*** Opening Records supplied ***

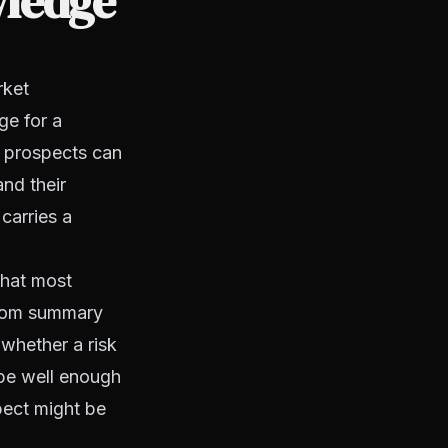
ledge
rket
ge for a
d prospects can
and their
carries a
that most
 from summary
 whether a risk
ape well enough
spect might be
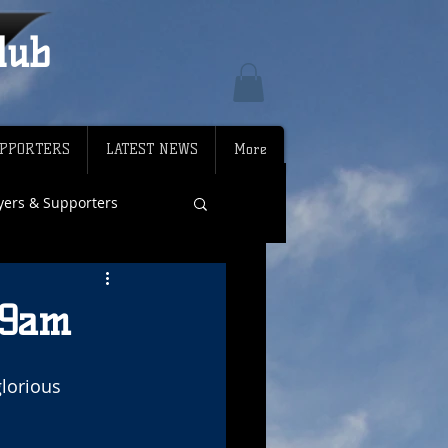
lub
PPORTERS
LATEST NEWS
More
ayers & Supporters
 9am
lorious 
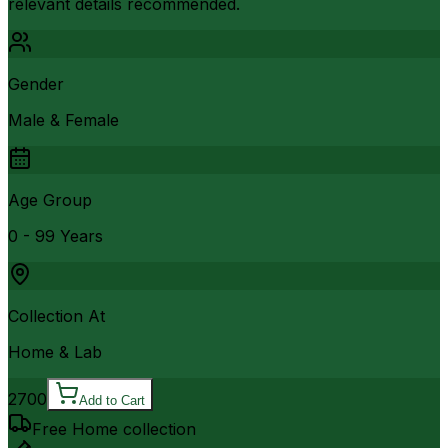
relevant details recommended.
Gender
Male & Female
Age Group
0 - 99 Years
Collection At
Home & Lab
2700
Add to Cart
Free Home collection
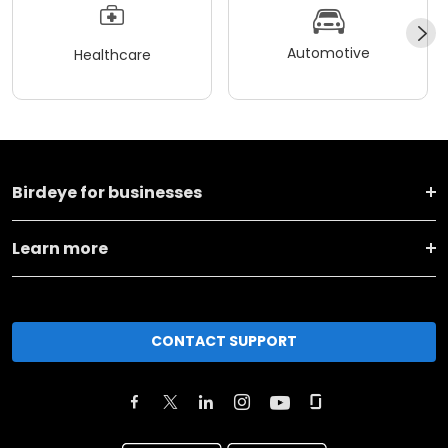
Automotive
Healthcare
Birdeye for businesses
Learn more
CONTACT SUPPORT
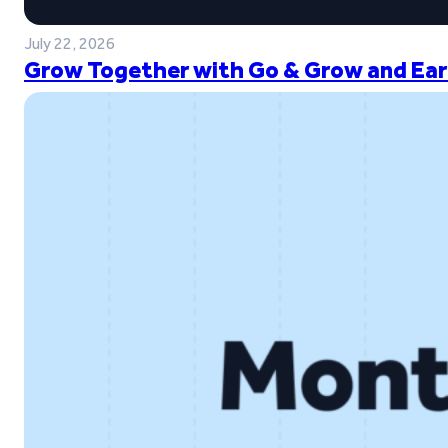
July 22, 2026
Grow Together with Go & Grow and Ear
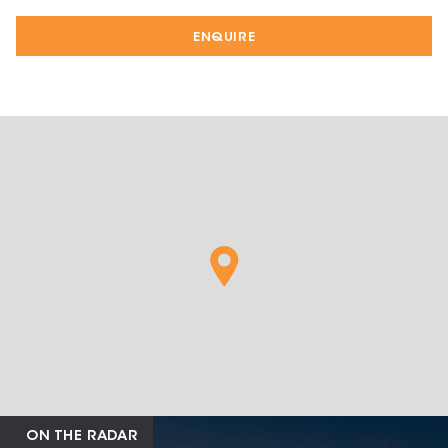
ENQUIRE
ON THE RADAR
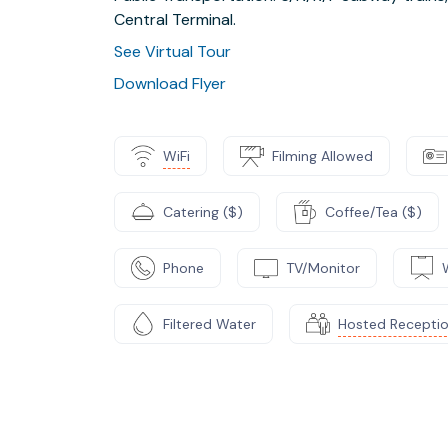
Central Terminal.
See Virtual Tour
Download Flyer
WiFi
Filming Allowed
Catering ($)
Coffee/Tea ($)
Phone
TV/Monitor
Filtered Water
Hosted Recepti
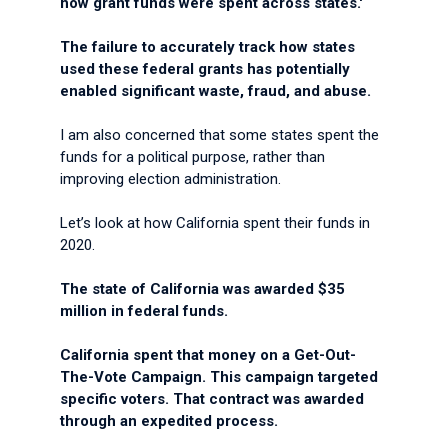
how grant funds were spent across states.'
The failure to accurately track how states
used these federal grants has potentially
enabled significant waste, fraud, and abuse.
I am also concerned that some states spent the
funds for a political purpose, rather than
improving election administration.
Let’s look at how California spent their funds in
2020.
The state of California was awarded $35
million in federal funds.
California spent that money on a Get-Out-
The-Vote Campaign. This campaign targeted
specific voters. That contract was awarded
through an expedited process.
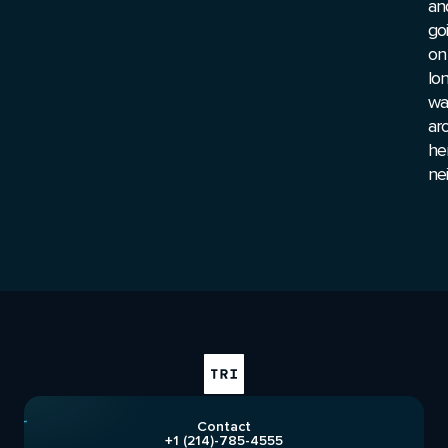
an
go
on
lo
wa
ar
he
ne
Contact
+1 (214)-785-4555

*** Closing Records supplied ***

Aim of the task |
Return the lines from the one containing "improving election administration." through the last line of the records, both included, exactly as written and with no pictures.

Response to this task |
improving election administration.
Let’s look at how California spent their funds in
2020.
The state of California was awarded $35
million in federal funds.
California spent that money on a Get-Out-
The-Vote Campaign. This campaign targeted
specific voters. That contract was awarded
through an expedited process.
an
go
on
lo
wa
ar
he
ne
Contact
+1 (214)-785-4555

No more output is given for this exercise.